XPLR Infrastructure secures $426 million in project-level loans for renewable assets

Published 30/06/2025, 21:56
XPLR Infrastructure secures $426 million in project-level loans for renewable assets

XPLR Infrastructure, LP (NYSE:XIFR), a $772 million market cap company currently trading at a significant discount to its InvestingPro Fair Value, announced Monday that two of its indirect subsidiaries have entered into new senior secured term loan facilities totaling approximately $426 million to support renewable energy projects. The financing comes as the company maintains a healthy current ratio of 1.85, indicating strong short-term liquidity. The information is based on a statement in a press release filed with the Securities and Exchange Commission.

On Friday, Clark Portfolio Holdings, LLC, an indirect subsidiary of XPLR Infrastructure, closed an approximately $254 million limited-recourse senior secured variable rate term loan facility maturing in June 2030. The entire amount was drawn at closing, adding to the company’s existing total debt of $6.5 billion. Interest payments will be based on an underlying index plus a specified margin, payable quarterly starting in September 2025, with principal amortization on a semi-annual basis beginning in December 2025. The loan is secured by all assets and equity interests of Clark Holdings and its subsidiaries, which include renewable energy projects with a combined net generating capacity of about 191 megawatts. Clark Holdings also entered into interest rate swaps to hedge against interest rate movements related to the loan. The agreement includes provisions for default and acceleration in the event of missed payments, covenant breaches, bankruptcy, or other specified actions.

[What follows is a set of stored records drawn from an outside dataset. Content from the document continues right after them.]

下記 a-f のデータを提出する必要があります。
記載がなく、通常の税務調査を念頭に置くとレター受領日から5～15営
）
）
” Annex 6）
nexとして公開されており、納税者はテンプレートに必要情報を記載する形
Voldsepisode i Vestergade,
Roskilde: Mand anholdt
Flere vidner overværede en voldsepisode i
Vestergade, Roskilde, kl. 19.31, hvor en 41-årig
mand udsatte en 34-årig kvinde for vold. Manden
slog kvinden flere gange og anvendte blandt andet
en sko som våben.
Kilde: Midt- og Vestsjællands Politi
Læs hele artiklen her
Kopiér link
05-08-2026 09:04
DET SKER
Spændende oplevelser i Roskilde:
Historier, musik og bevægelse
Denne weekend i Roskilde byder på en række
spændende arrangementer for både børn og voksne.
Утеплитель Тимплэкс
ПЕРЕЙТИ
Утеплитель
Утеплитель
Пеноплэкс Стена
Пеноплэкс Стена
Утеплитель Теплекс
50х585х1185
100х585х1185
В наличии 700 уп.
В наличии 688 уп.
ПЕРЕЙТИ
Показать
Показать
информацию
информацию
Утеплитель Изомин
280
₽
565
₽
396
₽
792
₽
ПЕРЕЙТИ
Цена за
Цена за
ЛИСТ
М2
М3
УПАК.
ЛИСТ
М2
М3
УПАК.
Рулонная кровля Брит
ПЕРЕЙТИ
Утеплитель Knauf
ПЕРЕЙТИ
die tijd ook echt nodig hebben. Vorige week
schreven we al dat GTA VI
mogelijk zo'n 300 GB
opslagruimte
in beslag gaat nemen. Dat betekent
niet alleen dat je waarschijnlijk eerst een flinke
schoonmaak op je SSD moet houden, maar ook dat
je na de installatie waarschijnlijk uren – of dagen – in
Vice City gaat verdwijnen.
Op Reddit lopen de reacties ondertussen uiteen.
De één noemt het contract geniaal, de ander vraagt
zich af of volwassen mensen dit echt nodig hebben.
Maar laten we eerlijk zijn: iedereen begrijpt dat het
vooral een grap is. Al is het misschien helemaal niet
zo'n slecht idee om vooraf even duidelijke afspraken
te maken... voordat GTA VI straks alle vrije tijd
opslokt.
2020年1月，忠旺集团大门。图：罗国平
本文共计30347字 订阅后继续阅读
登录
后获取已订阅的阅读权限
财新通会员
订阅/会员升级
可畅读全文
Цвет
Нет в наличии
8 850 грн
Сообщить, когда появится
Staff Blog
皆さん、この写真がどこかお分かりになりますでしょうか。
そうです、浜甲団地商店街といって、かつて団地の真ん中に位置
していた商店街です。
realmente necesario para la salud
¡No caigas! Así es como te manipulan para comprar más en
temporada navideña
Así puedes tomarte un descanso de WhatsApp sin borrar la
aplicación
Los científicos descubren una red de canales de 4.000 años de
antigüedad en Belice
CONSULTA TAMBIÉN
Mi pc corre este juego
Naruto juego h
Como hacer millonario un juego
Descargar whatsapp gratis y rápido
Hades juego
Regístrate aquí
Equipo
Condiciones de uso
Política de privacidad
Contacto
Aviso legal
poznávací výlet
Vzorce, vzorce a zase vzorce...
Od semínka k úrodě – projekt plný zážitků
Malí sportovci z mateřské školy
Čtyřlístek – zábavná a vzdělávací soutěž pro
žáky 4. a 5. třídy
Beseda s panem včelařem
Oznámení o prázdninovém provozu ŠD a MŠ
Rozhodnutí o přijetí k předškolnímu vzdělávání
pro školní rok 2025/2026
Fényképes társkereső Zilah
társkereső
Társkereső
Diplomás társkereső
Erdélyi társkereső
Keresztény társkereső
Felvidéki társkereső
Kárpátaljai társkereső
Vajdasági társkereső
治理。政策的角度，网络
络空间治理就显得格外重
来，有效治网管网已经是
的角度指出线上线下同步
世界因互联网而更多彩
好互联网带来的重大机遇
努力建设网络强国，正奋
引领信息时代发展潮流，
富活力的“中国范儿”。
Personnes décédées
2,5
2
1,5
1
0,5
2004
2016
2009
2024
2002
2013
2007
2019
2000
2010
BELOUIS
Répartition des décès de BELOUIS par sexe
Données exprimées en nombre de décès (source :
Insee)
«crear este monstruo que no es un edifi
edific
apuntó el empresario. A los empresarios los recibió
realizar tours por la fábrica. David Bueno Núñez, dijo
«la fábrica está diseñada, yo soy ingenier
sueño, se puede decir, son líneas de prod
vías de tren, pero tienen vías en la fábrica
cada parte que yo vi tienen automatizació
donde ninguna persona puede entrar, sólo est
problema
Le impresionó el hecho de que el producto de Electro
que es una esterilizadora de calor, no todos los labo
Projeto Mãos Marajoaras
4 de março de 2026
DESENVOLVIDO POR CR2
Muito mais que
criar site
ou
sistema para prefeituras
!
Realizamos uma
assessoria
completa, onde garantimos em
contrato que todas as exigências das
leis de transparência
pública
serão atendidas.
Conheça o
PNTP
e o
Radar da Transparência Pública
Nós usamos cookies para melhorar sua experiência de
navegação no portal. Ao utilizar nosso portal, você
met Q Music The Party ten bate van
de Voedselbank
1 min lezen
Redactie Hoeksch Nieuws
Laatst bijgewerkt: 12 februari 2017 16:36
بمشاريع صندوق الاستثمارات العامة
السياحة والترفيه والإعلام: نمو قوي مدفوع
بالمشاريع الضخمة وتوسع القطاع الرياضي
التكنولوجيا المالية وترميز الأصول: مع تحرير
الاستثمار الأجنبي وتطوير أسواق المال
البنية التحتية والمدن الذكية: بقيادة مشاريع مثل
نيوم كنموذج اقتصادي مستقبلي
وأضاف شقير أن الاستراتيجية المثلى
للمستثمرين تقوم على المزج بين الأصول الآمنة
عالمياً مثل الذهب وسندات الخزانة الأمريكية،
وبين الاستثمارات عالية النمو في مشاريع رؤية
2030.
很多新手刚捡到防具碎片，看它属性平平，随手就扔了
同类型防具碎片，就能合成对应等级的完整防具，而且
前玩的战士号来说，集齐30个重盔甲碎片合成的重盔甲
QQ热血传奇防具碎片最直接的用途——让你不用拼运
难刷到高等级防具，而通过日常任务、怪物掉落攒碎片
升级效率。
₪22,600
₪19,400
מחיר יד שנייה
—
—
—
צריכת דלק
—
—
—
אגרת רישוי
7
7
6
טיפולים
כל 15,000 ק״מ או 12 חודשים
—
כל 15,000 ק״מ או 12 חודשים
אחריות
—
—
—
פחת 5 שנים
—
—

Also on Friday, Lewis (JO:LEWJ) Portfolio Holdings, LLC, another indirect subsidiary of XPLR Infrastructure, entered into a $172 million limited-recourse senior secured variable rate term loan facility, also maturing in June 2030. Approximately $84 million was drawn at closing. The loan features similar interest and amortization terms, with quarterly interest payments beginning in September 2025 and semi-annual principal payments starting in December 2025. The loan is secured by all assets and equity interests of Lewis Holdings and its subsidiaries, which comprise renewable energy projects with a combined net generating capacity of approximately 639 megawatts. Lewis Holdings entered into interest rate swaps in connection with the loan, and the agreement contains similar default and acceleration provisions.

These financings align with XPLR Infrastructure’s previously outlined 2025-2026 financing plan, according to the company’s statement.

In other recent news, XPLR Infrastructure reported a net loss of $98 million for the first quarter, primarily due to a non-cash goodwill impairment. Despite this loss, the company saw a 2% year-over-year increase in adjusted EBITDA, reaching $471 million, thanks to a boost in net generation. XPLR Infrastructure has reaffirmed its full-year adjusted EBITDA guidance, expecting it to be between $1.85 billion and $2.05 billion, and maintained its 2026 free cash flow before growth guidance at $600 million to $700 million. Mizuho (NYSE:MFG) Securities revised its price target for XPLR Infrastructure to $12 from $15, maintaining a Neutral rating, with the update reflecting current market conditions.

At the 2025 Annual Meeting of Unitholders, XPLR Infrastructure announced that all four director nominees were elected with significant support, including Susan D. Austin and Robert J. Byrne, who received over 85% approval. The appointment of Deloitte & Touche LLP as the company’s independent auditor was ratified with 98.1% approval. Additionally, the advisory vote on executive compensation passed with 90.8% support. These outcomes demonstrate strong unitholder backing for the company’s governance and executive compensation practices.